__Data entries__:

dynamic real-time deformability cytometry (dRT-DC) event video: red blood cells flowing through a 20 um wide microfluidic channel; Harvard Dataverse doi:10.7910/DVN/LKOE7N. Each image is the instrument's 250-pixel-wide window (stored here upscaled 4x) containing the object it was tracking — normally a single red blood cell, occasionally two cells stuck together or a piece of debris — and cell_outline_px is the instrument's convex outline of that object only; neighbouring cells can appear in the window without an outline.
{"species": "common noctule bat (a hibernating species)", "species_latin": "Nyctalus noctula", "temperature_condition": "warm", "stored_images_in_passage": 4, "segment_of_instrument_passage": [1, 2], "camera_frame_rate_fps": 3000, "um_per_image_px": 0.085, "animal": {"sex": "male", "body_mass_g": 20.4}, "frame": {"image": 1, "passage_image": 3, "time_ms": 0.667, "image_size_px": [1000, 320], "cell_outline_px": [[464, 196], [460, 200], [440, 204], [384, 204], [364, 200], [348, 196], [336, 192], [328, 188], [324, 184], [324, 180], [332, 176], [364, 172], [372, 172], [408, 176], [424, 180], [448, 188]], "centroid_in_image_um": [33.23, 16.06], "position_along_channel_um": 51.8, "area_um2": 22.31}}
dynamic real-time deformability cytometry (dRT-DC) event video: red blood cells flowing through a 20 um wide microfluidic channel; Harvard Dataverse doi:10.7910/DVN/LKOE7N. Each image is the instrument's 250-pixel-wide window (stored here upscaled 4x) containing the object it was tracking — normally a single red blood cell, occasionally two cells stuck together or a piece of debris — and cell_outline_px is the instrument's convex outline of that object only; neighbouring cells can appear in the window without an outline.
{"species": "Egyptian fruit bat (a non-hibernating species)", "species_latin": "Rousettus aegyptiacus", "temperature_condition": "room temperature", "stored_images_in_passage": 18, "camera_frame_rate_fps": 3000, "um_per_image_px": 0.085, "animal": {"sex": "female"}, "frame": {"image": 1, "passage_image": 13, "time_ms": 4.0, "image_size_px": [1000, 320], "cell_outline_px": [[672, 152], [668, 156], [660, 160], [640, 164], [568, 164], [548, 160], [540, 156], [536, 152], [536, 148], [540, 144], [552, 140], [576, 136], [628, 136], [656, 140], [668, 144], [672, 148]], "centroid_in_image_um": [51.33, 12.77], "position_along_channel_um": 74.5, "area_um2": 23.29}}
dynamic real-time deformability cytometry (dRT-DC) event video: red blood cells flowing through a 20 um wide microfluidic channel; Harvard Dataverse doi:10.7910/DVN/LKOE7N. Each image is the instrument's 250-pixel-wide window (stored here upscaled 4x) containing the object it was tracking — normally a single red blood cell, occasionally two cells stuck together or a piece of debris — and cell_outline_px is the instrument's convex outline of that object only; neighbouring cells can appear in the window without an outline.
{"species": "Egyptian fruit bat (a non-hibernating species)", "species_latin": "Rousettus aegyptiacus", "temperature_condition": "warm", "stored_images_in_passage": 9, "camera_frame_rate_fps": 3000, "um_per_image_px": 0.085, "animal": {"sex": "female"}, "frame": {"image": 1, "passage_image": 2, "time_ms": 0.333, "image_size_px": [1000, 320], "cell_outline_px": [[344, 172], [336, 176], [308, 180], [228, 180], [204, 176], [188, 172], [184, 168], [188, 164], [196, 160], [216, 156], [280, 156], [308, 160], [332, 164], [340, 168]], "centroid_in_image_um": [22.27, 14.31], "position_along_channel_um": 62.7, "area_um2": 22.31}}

__What is expected__:
Please set down each line of the records exactly as given.

__Response for this exercise__:
dynamic real-time deformability cytometry (dRT-DC) event video: red blood cells flowing through a 20 um wide microfluidic channel; Harvard Dataverse doi:10.7910/DVN/LKOE7N. Each image is the instrument's 250-pixel-wide window (stored here upscaled 4x) containing the object it was tracking — normally a single red blood cell, occasionally two cells stuck together or a piece of debris — and cell_outline_px is the instrument's convex outline of that object only; neighbouring cells can appear in the window without an outline.
{"species": "common noctule bat (a hibernating species)", "species_latin": "Nyctalus noctula", "temperature_condition": "warm", "stored_images_in_passage": 4, "segment_of_instrument_passage": [1, 2], "camera_frame_rate_fps": 3000, "um_per_image_px": 0.085, "animal": {"sex": "male", "body_mass_g": 20.4}, "frame": {"image": 1, "passage_image": 3, "time_ms": 0.667, "image_size_px": [1000, 320], "cell_outline_px": [[464, 196], [460, 200], [440, 204], [384, 204], [364, 200], [348, 196], [336, 192], [328, 188], [324, 184], [324, 180], [332, 176], [364, 172], [372, 172], [408, 176], [424, 180], [448, 188]], "centroid_in_image_um": [33.23, 16.06], "position_along_channel_um": 51.8, "area_um2": 22.31}}
dynamic real-time deformability cytometry (dRT-DC) event video: red blood cells flowing through a 20 um wide microfluidic channel; Harvard Dataverse doi:10.7910/DVN/LKOE7N. Each image is the instrument's 250-pixel-wide window (stored here upscaled 4x) containing the object it was tracking — normally a single red blood cell, occasionally two cells stuck together or a piece of debris — and cell_outline_px is the instrument's convex outline of that object only; neighbouring cells can appear in the window without an outline.
{"species": "Egyptian fruit bat (a non-hibernating species)", "species_latin": "Rousettus aegyptiacus", "temperature_condition": "room temperature", "stored_images_in_passage": 18, "camera_frame_rate_fps": 3000, "um_per_image_px": 0.085, "animal": {"sex": "female"}, "frame": {"image": 1, "passage_image": 13, "time_ms": 4.0, "image_size_px": [1000, 320], "cell_outline_px": [[672, 152], [668, 156], [660, 160], [640, 164], [568, 164], [548, 160], [540, 156], [536, 152], [536, 148], [540, 144], [552, 140], [576, 136], [628, 136], [656, 140], [668, 144], [672, 148]], "centroid_in_image_um": [51.33, 12.77], "position_along_channel_um": 74.5, "area_um2": 23.29}}
dynamic real-time deformability cytometry (dRT-DC) event video: red blood cells flowing through a 20 um wide microfluidic channel; Harvard Dataverse doi:10.7910/DVN/LKOE7N. Each image is the instrument's 250-pixel-wide window (stored here upscaled 4x) containing the object it was tracking — normally a single red blood cell, occasionally two cells stuck together or a piece of debris — and cell_outline_px is the instrument's convex outline of that object only; neighbouring cells can appear in the window without an outline.
{"species": "Egyptian fruit bat (a non-hibernating species)", "species_latin": "Rousettus aegyptiacus", "temperature_condition": "warm", "stored_images_in_passage": 9, "camera_frame_rate_fps": 3000, "um_per_image_px": 0.085, "animal": {"sex": "female"}, "frame": {"image": 1, "passage_image": 2, "time_ms": 0.333, "image_size_px": [1000, 320], "cell_outline_px": [[344, 172], [336, 176], [308, 180], [228, 180], [204, 176], [188, 172], [184, 168], [188, 164], [196, 160], [216, 156], [280, 156], [308, 160], [332, 164], [340, 168]], "centroid_in_image_um": [22.27, 14.31], "position_along_channel_um": 62.7, "area_um2": 22.31}}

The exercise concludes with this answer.